Blue Nile is an online only retailer, so they rely on a good Internet connection. Customers will not get to see the websites without access to Internet. Some public Internet locations may be available, but not secured enough for buying diamonds. Moreover. in many countries corruption still exists. Blue Nile cannot control or completely mitigate the impact of thefts and corruption. Blue Nile has insurance and 30-day return policy, but the products could be held at customs for longer than that. Customers may be stuck with the customs issue and will not be able to use the return policy. It is very difficult to overcome issues of international trading and lack of Internet connections. There is no current information on any solution to these problems. These are issues, which Blue Nile have to overcome to expand internationally.
Blue Nile should look into the possibility of offering beyond diamonds and jewelry.

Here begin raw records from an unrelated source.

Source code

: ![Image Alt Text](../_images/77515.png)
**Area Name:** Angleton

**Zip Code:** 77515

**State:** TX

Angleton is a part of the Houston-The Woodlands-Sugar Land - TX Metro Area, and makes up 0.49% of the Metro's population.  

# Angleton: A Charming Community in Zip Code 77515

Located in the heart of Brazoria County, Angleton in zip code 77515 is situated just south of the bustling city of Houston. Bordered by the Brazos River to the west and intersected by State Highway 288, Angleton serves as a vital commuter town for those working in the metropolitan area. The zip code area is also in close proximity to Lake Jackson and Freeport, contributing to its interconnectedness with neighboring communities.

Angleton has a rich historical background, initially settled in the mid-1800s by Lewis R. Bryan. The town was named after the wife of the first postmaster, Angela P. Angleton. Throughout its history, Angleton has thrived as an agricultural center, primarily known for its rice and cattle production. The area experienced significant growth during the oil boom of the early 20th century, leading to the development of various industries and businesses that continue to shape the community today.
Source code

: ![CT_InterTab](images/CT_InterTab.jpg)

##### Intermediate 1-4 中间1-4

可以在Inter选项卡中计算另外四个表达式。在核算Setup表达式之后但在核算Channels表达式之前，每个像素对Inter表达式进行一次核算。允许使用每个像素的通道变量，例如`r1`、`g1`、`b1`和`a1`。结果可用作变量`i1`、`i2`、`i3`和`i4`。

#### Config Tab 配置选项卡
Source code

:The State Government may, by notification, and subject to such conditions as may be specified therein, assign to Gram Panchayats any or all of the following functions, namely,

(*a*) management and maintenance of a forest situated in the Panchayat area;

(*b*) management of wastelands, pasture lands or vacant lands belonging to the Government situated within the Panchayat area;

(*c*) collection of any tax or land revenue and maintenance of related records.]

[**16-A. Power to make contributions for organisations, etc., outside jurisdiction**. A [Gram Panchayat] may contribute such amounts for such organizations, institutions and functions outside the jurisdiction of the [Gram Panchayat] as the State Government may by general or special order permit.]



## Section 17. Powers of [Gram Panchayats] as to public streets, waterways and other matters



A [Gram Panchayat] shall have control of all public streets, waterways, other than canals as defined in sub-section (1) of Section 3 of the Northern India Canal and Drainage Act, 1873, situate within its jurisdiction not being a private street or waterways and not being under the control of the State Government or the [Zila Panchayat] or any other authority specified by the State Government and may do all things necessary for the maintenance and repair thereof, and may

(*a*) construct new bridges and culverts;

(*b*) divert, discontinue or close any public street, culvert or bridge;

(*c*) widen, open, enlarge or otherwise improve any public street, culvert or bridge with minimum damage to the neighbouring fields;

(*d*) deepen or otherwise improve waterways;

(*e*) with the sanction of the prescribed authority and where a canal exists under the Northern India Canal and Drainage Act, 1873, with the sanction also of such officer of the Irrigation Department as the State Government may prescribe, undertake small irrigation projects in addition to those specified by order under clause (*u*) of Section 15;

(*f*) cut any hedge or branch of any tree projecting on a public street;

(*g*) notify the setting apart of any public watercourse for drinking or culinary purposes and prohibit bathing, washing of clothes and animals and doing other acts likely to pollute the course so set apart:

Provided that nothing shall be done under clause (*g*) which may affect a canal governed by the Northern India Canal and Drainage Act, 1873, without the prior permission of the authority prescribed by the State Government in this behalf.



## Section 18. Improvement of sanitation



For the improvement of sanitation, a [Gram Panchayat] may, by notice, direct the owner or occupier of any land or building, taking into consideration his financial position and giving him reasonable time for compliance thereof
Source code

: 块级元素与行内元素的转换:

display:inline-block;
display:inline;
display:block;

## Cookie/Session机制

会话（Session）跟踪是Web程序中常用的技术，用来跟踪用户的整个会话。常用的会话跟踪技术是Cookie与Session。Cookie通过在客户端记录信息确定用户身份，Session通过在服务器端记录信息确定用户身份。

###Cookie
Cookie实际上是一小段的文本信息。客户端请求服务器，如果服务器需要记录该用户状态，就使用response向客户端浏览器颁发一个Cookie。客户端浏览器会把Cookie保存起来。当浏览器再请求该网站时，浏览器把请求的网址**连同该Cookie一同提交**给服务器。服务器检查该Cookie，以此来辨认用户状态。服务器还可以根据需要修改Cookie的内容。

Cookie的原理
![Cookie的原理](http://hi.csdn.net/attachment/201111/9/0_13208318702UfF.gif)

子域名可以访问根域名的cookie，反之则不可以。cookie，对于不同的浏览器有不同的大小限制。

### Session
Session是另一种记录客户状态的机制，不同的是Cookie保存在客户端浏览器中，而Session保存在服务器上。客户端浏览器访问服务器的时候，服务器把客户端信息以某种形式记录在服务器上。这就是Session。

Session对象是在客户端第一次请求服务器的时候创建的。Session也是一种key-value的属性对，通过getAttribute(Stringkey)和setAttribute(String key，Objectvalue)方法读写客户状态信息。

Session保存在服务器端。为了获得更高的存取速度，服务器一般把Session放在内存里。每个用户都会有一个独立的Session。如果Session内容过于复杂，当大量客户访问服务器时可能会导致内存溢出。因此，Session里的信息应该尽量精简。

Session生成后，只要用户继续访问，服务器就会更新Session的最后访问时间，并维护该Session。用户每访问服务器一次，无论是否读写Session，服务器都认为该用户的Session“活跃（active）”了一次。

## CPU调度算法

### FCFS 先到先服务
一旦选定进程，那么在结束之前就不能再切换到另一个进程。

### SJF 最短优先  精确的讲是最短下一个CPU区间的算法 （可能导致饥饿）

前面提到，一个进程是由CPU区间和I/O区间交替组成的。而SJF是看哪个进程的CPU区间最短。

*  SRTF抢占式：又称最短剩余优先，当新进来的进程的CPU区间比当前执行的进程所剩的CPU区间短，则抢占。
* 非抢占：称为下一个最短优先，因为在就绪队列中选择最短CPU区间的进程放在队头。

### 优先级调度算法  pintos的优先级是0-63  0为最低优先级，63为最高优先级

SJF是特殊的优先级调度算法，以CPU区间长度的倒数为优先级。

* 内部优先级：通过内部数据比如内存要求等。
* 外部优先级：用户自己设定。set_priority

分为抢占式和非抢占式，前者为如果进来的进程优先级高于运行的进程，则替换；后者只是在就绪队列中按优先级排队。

They should look in to the educational parts of the business. Since they are big on educating their customers on diamonds, why not include a certification course for anyone to become a professional in diamonds. Blue Nile can include more customization options and complement products to make the products wholesome. Set of gifts, gift-wrap and packaging can be offered to give that high-end look and quality in delivery. Blue Nile can also capture other occasions for buying jewelry besides engagement. In order to survive, a business must grow and sell new products to attract new customers.
However, Blue Nile is stuck in the middle of the diamond ring market. The high-end retailers such as Tiffany’s and DeBeers are a market above Blue Nile’s niche. Amazon and Overstock are two online retail giants, who dominate the jewelry but also household items, books and digital products. Blue Nile is stuck in this niche of lower-priced high-quality jewelry. Their products are not quite cheap enough to compete with Amazon, and not quite high-end enough to compete with Tiffany’s. Blue Nile is stuck because the competition from both sides is giving pressure. Both the low-end and high-end retailers want to take the middle market, where they can access easily with existing infrastructure and resources. Blue Nile is being squeezed by competition from both directions, so they have to find a way out sooner or later. Otherwise, competitors will absorb their middle market position.
In conclusion, Blue Nile Inc. has enjoyed success in their niche market, as an online retailer of diamond ring. Their customers service, education and shipping policy have given customers confidence in shopping. Blue Nile is successful in disrupting the traditional jewelry industry by offering a new method of shopping. However, they face competition in the online retail industry because there are existing major market share holders. Meanwhile, the high-end diamonds retailers are advancing to the middle market. Hence, Blue Nile is stuck in the middle of the online retailers and the high-end retailers.